Document excerpt =>
■ ■ ■

Opinion
[No. 174, October Term, 1950.]
Decided June 15, 1951.
SPECIFIC PERFORMANCE — Discretionary — Promptness Required In Bringing Suit. Specific performance rests within the discretion of the court and is not a matter of right. Specific performance will not be granted unless the party seeking it comes into court promptly and as soon as the nature of the case will permit. p. 264
SPECIFIC PERFORMANCE — Partial Specific Performance — Requirement of Promptness In Bringing Suit — Applied. The vendor under a contract for the sale of land died before the deed was executed. Two months later the purchaser discovered that the vendor's son owned an interest in the land which the vendor had contracted to sell. More than three years after the vendor's death, the purchaser filed a bill for specific performance of the contract. A demurrer to the bill was sustained, and subsequently the purchaser filed an amended and supplemental bill, in which it prayed in the alternative for partial specific performance. A demurrer to the amended bill was sustained, and the purchaser appealed. This Court, after pointing out that what the purchaser wanted was specific performance of the entire contract, since the amended bill was not filed until nearly three years and six months after the vendor's death, and stating that the purchaser had elected to take all the land mentioned in the contract or none, held that the tardiness of the purchaser was apparent on the face of the bill, and the demurrer was properly sustained. pp. 260-265
R.W.W
Decided June 15, 1951.
Appeal from the Circuit Court for Baltimore County (GONTRUM, J.).
Suit by the Suburban Realty Company, Inc., against John Henry Edward Hoerner, devisee of a life estate in trust in the residue of the estate of William Hoerner, deceased, and Anna K. Hoerner, his wife, Ross W. Fitch, executor and trustee under the will of the said William Hoerner, deceased, and Frieda B. Fitch, his wife, and others, remaindermen under the said will, for specific performance of a contract in which the said William Hoerner, deceased, agreed to sell certain realty to plaintiff. From an order sustaining a demurrer to plaintiff's amended and supplemental bill of complaint, with leave to amend, plaintiff appealed. The appeal was dismissed, on the ground that an order sustaining a demurrer to a bill of complaint, with leave to amend, is not appealable. Suburban Realty Company, Inc. v. Hoerner, 197 Md. 31, 77 A.2d 142. When the mandate from the Court of Appeals was received by the lower court, plaintiff declined to amend, and thereafter a decree was entered sustaining the demurrer and dismissing the amended and supplemental bill, from which decree plaintiff appealed.
Decree affirmed.
The cause was argued before MARBURY, C.J., and COLLINS, GRASON, HENDERSON and MARKELL, JJ.
J. Paul Schmidt, with whom were Leonard Weinberg, James C.L. Anderson, Robert L. Mainen and Weinberg Green on the brief, for the appellant.

■ ■ ■

Extracted entries =>

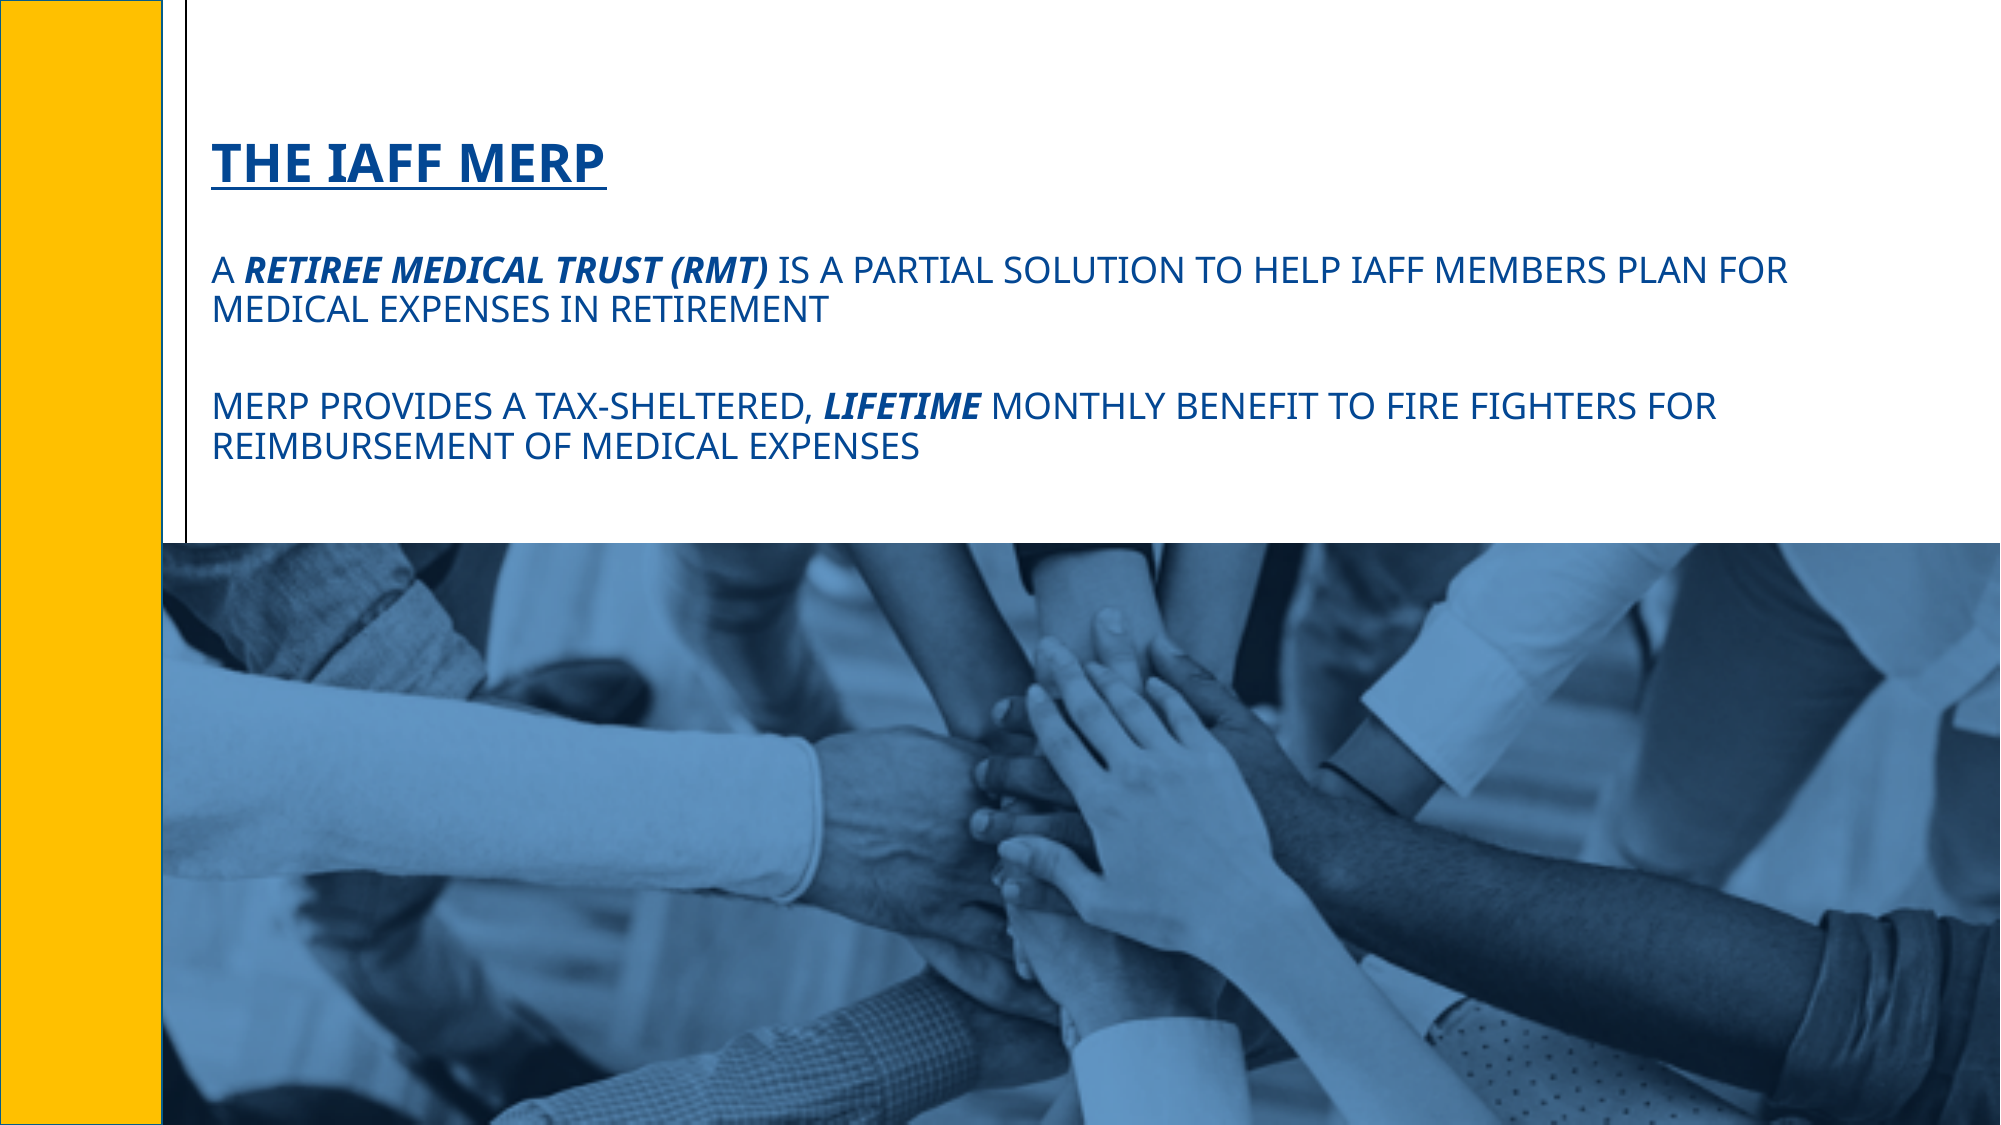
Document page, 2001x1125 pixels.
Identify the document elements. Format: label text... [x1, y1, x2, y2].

title The IAFF MERP A retiree Medical Trust (RMT) is a partial solution to help iaff members plan for medical expenses in retirement MERP Provides a Tax-sheltered, lifetime monthly benefit to fire fighters for reimbursement of Medical expenses [211, 126, 1943, 588]
text_box [0, 0, 162, 1125]
picture [164, 543, 2000, 1125]
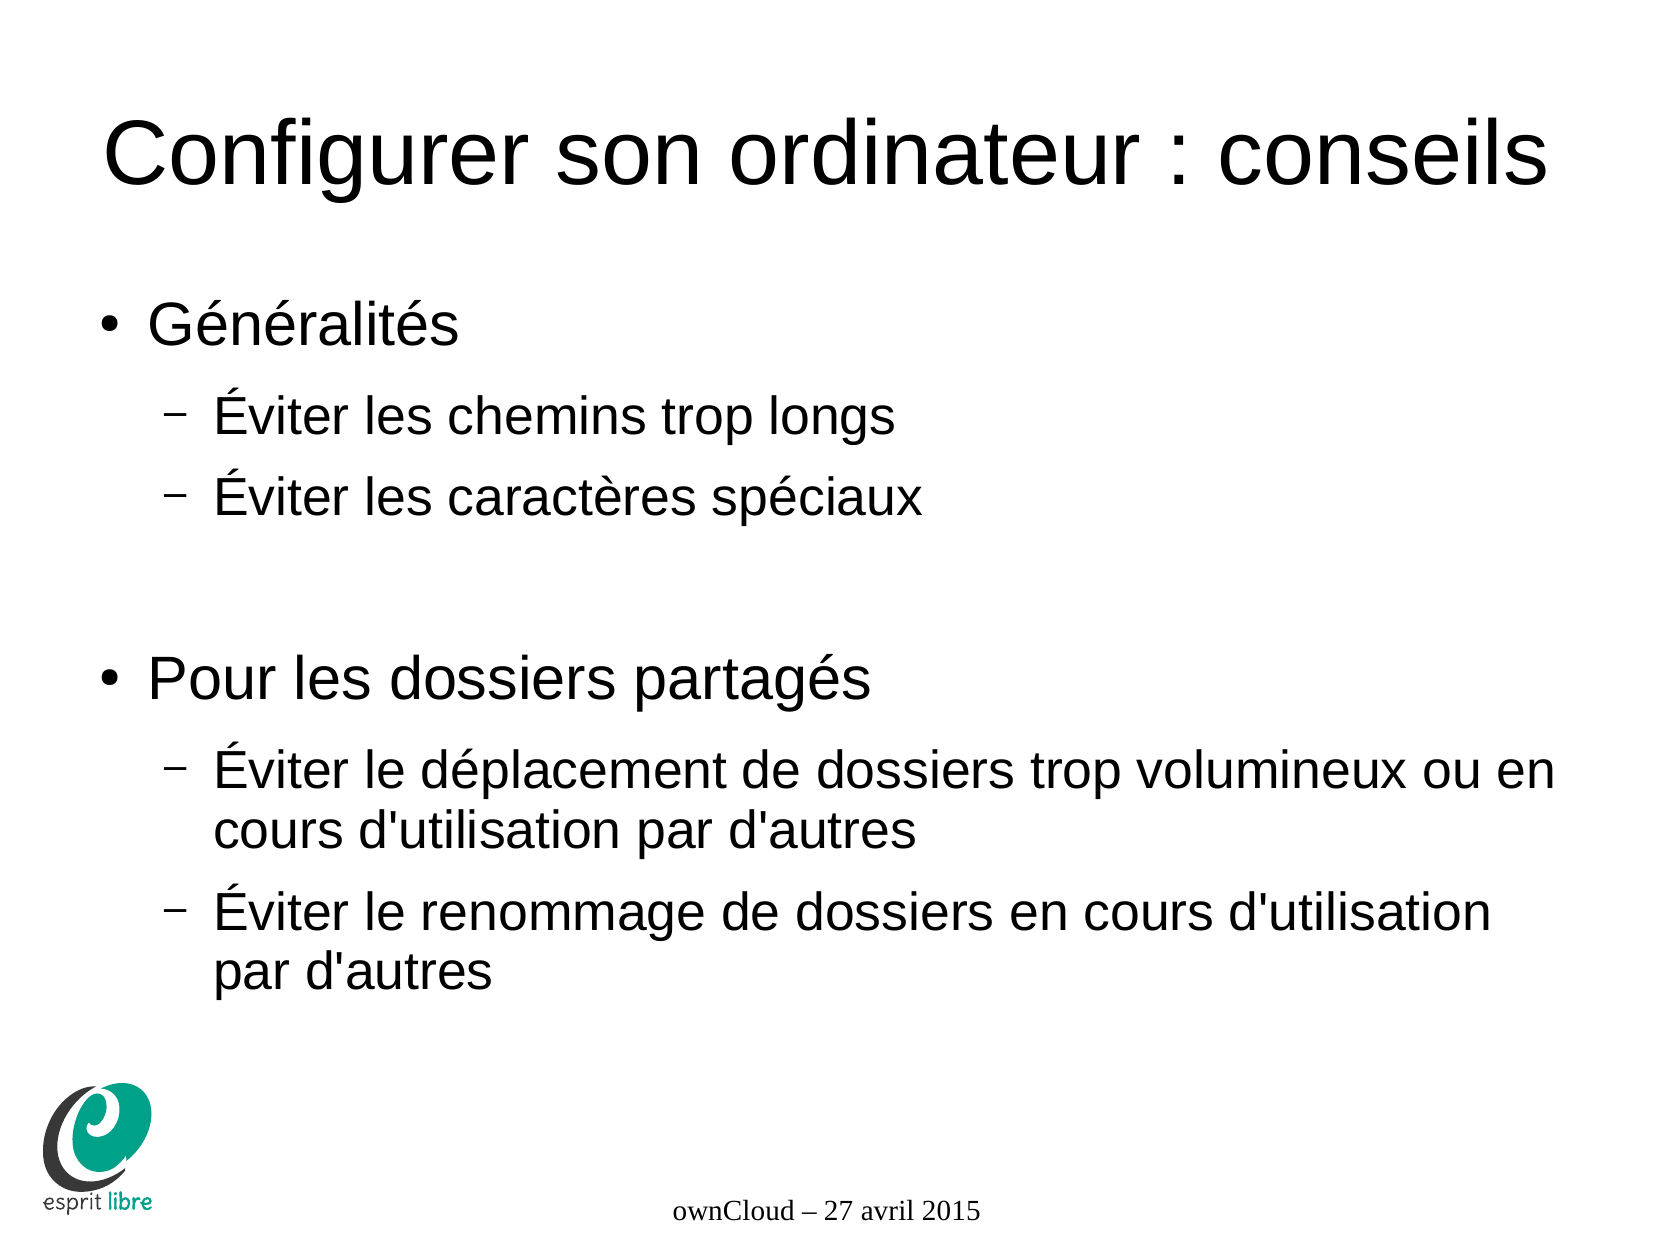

■ ■ ■

Goals =>
a) Please repeat, word for word, the part of the specific performance opinion that begins at the words "The cause was" and stops after "for the appellant.".
b) Carry on the specific performance opinion from the point where it stops.

Outputs by task =>
a)
The cause was argued before MARBURY, C.J., and COLLINS, GRASON, HENDERSON and MARKELL, JJ.
J. Paul Schmidt, with whom were Leonard Weinberg, James C.L. Anderson, Robert L. Mainen and Weinberg Green on the brief, for the appellant.

b)
Edward H. Burke, with whom were Jenifer Jenifer and Bowie, Burke Leonard on the brief, for the appellees.
On May 22, 1945, William Hoerner, widower, executed an agreement in writing whereby he agreed to sell to the Suburban Realty Company, Incorporated, thirty-nine acres of land, in Baltimore County, described in two deeds: (1) dated April 3, 1902, from Henry Laubach, Jr. and wife to William Hoerner and wife containing 18.9 acres of land, more or less; (2) dated January 4, 1905, from Mary Emmel, et al, to William Hoerner and wife, containing two tracts, one containing 19 acres, more or less, and the other containing 2 acres, 1 rood and 25 square perches of land, more or less. These deeds were duly recorded among the Land Records of Baltimore County. The contract, among other things, provided that the purchase price was to be $16,000.00, of which $1,600.00 had been paid, and that the vendor should have the right to harvest all crops up to December 31, 1945.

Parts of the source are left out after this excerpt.